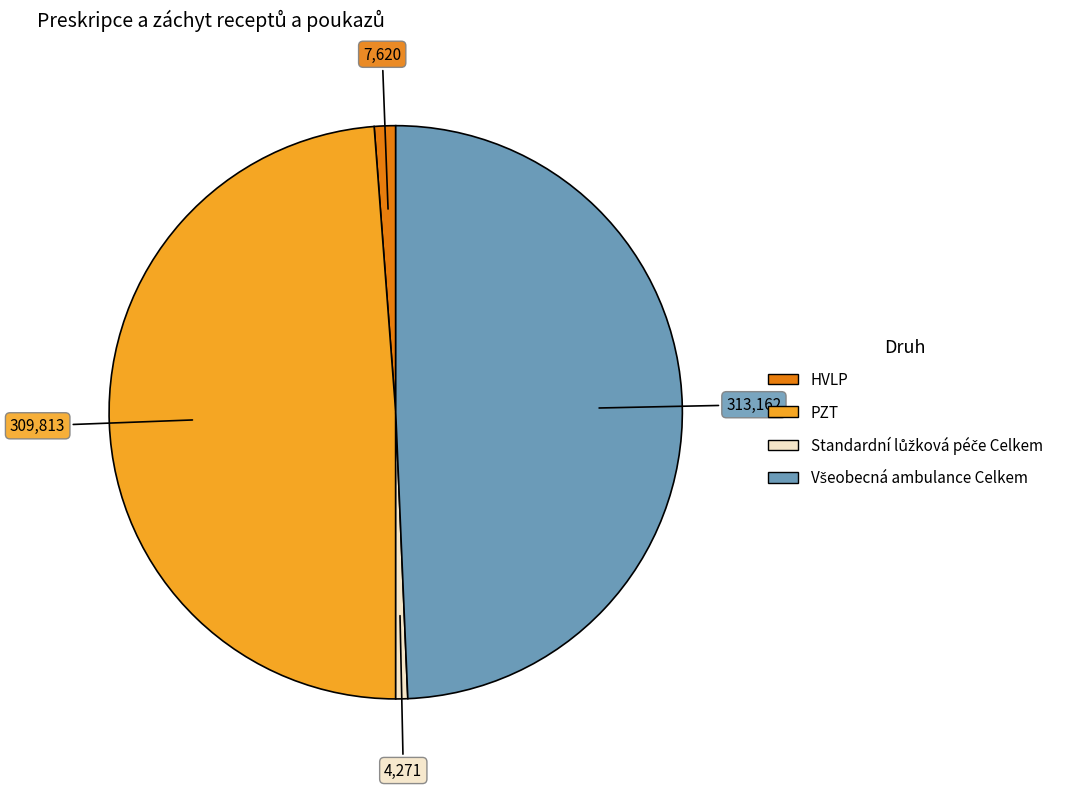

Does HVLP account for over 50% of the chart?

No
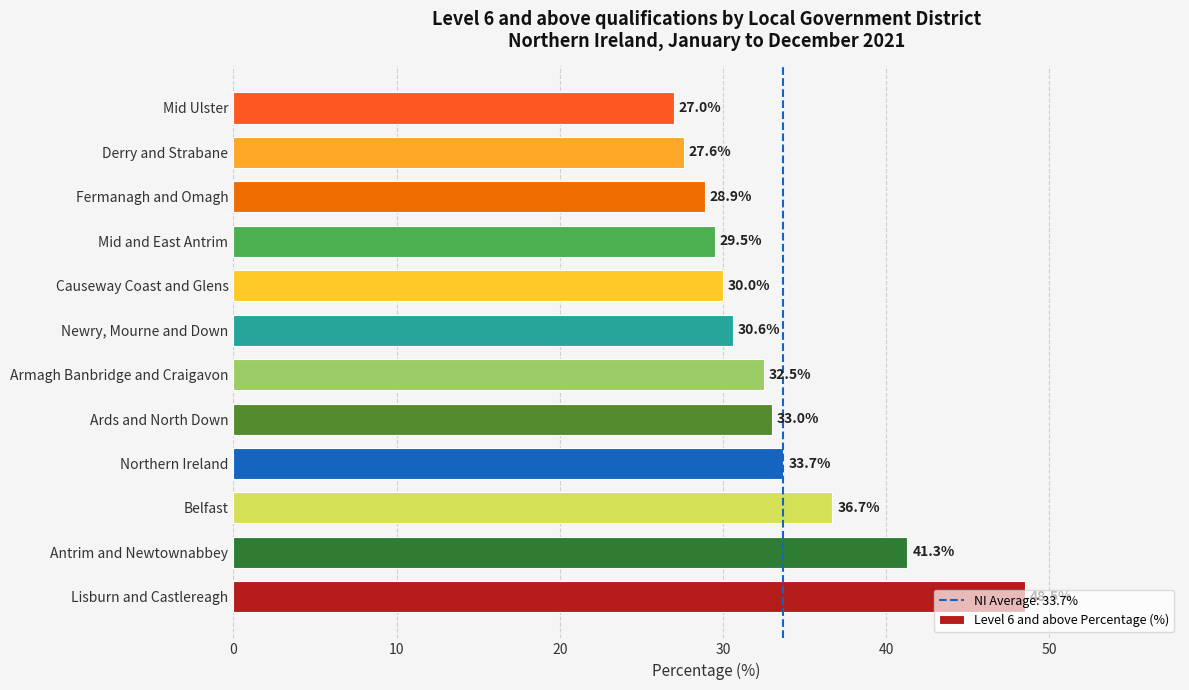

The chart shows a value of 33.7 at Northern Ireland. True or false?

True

-- The problem --
Convert all the records above into a Markdown table with the columns "Row" and "Entry," giving each non-blank line its own numbered row and dropping the blank lines. Leave the pictures out.

-- Response to this task --
| Row | Entry |
|---|---|
| 1 | Does HVLP account for over 50% of the chart? |
| 2 | No |
| 3 | The chart shows a value of 33.7 at Northern Ireland. True or false? |
| 4 | True |